Union Access Violations
For over 20 years, union representatives visited the hospital with minimal advance notice—often same-day notification. The contract required 24-hour notice only “where reasonably possible.” In February 2022, management suddenly began demanding strict 24-hour notice for every visit and banned two union representatives for 30 and 56 days respectively for alleged violations.
The judge ruled this violated the NLRA. The longstanding practice of flexible access had established the contract’s meaning. The hospital couldn’t unilaterally reinterpret the agreement without bargaining.
Bonus Program Violations
The hospital unlawfully manipulated three incentive programs:
Shift Bonus: Unilaterally reduced an agreed $600 bonus to $400 in November 2022 without union consent.
Winter Extra Shift and Switch Shift Programs: Prematurely declared impasse on January 12, 2023 and implemented both programs, even though the union had indicated the day before that it was still reviewing proposals. The hospital had already executed 22 individual contracts with nurses before even claiming impasse—unlawful direct dealing that bypassed the union.
When a nurse asked about her delayed $6,000 bonus, management blamed the union’s unfair labor practice charge, further violating the law.
Information Request
The hospital refused to provide 2012-present health insurance plan documents the union requested to understand coverage patterns and prepare for negotiations. The judge found health insurance information presumptively relevant and the request not overly burdensome.
Arbitration Administration
For over a decade, the parties used the Labor Relations Connection and American Arbitration Association to fully administer arbitrations—not just select arbitrators, but coordinate schedules, exchange documents, and serve as liaison. In September 2023, the hospital unilaterally announced it would only use these services for arbitrator selection. This violated the duty to bargain over changes to established grievance procedures.
Remedy
The hospital must rescind unlawful changes if requested, make employees whole for bonus losses, provide requested documents, and bargain in good faith on mandatory subjects before making future changes.
Significant Cases Cited
NLRB v.

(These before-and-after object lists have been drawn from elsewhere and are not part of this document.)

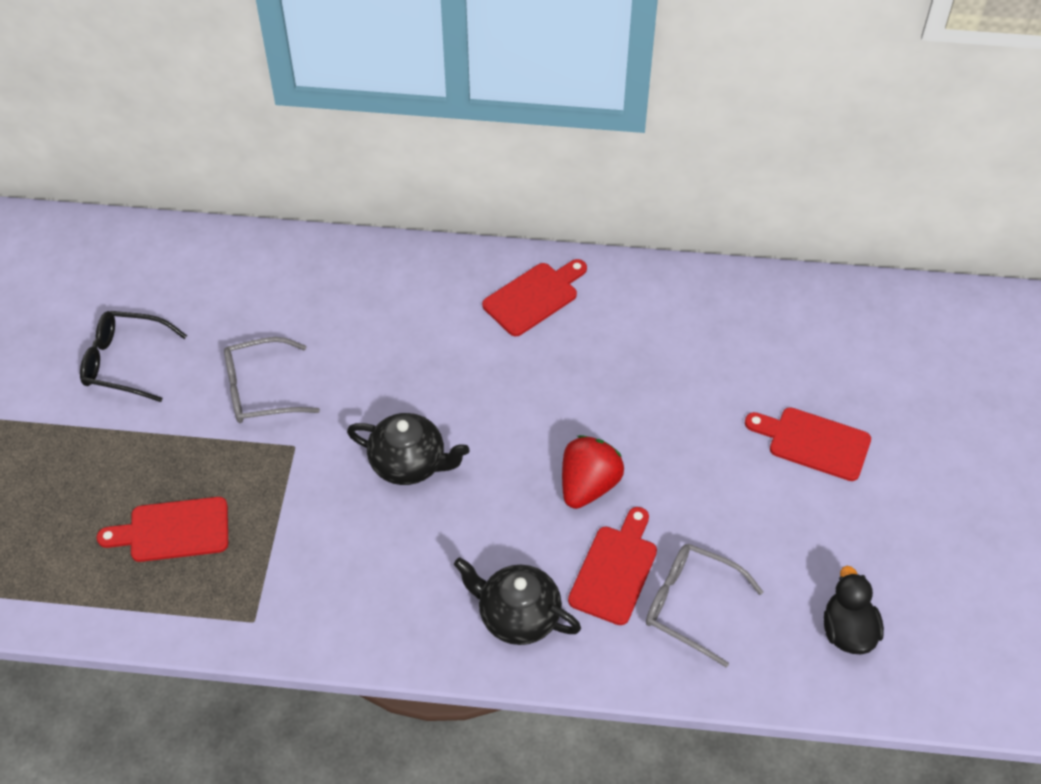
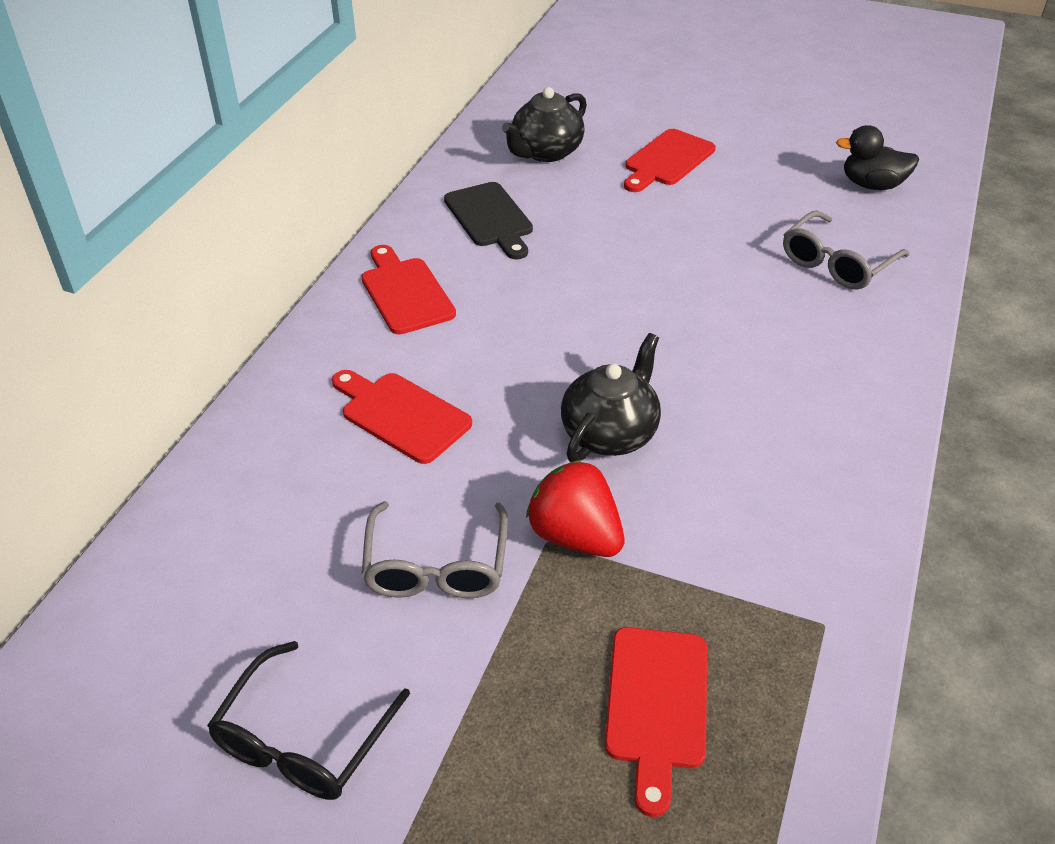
camera: 75 degrees left, 10 degrees down
black teapot [454,557,581,645] -> black teapot moved to [502,87,587,162]
red strawberry [562,435,624,509] -> red strawberry moved to [526,459,624,557]
red cutting board [568,507,657,625] -> red cutting board moved to [332,370,472,464]
none -> black cutting board [444,182,533,260]

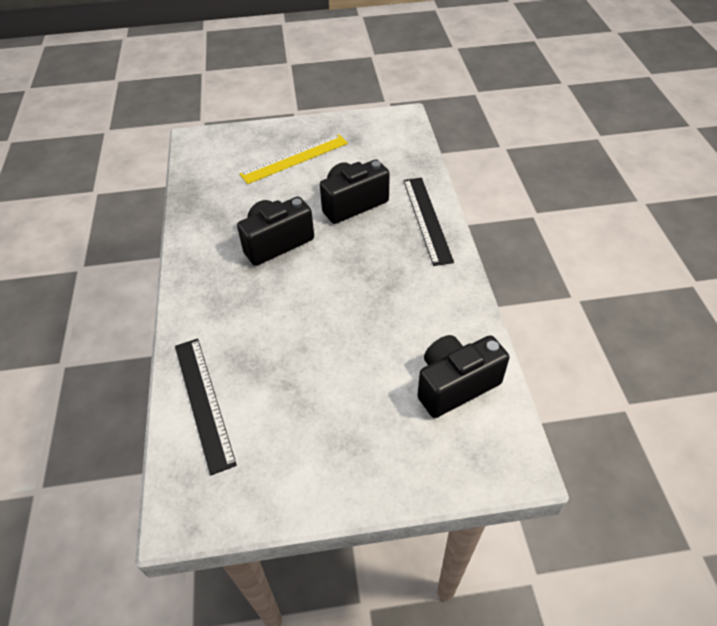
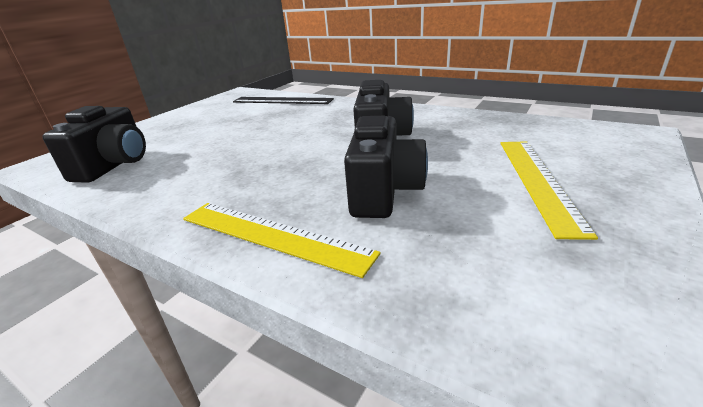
camera: 130 degrees right, 20 degrees down
black ruler [403,178,454,266] -> yellow ruler [183,203,381,278]

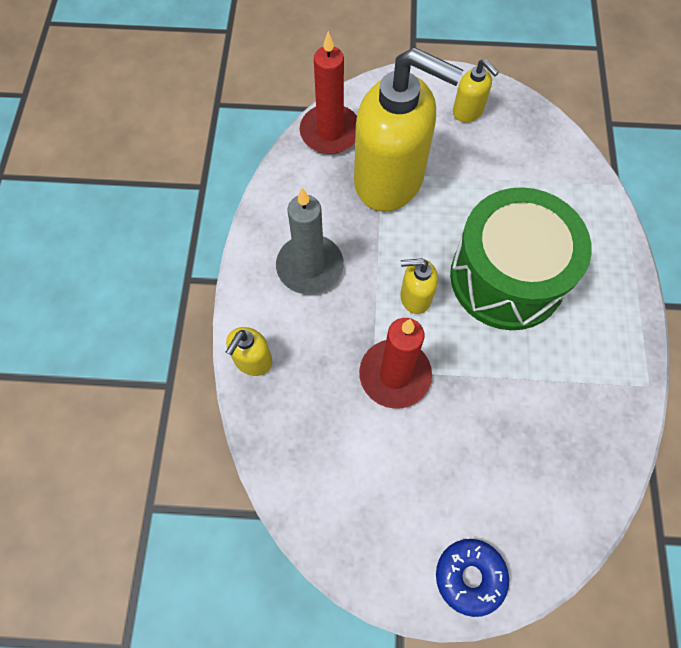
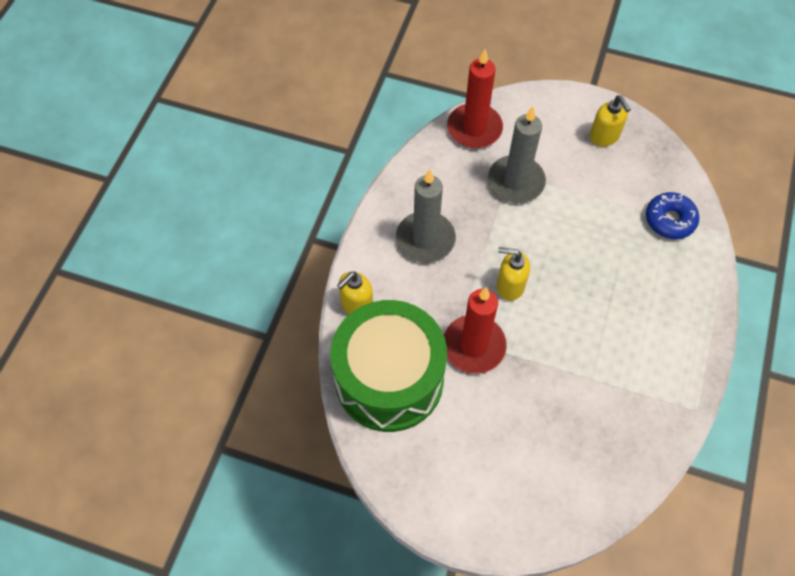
camera: 15 degrees right, 5 degrees down
yellow soap dispenser [354,47,464,211] -> grey candle [488,106,546,203]
blue donut [436,539,509,617] -> blue donut moved to [646,192,699,239]
green drum [450,187,592,330] -> green drum moved to [330,300,447,432]

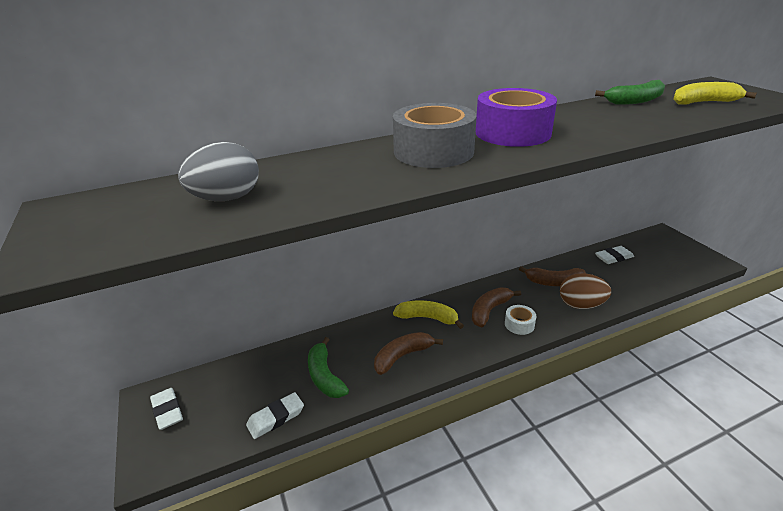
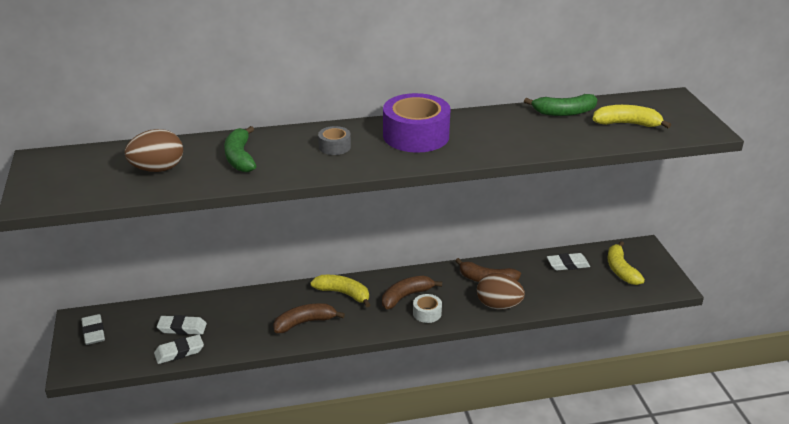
camera: 10 degrees right, 0 degrees up
grey egg [178,142,259,201] -> brown egg [125,129,183,172]
green banana [308,337,349,398] -> green banana moved to [224,126,256,172]
grey tape [393,103,477,168] -> grey tape [318,126,351,155], size x0.47
none -> white eraser [157,315,207,335]
none -> yellow banana [607,241,645,285]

Katz, 369 U.S. 736 (1962): Employers must bargain before changing terms and conditions of employment, even with a contract in effect.
Pan-Adobe, 222 NLRB 313 (1976): Past practice establishes meaning for contract language used by parties.
Taft Broadcasting Co., 163 NLRB 475 (1967): Impasse requires examining bargaining history, good faith, length of negotiations, and parties’ contemporaneous understanding—not just employer impatience.
IMI South, LLC, 364 NLRB 1373 (2016): Generally-worded zipper clauses don’t demonstrate clear and unmistakable waiver of statutory bargaining rights.
Garden Grove Hospital, 357 NLRB 653 (2011): Collective bargaining continues during contract term for day-to-day adjustments and new problems not covered by existing agreements.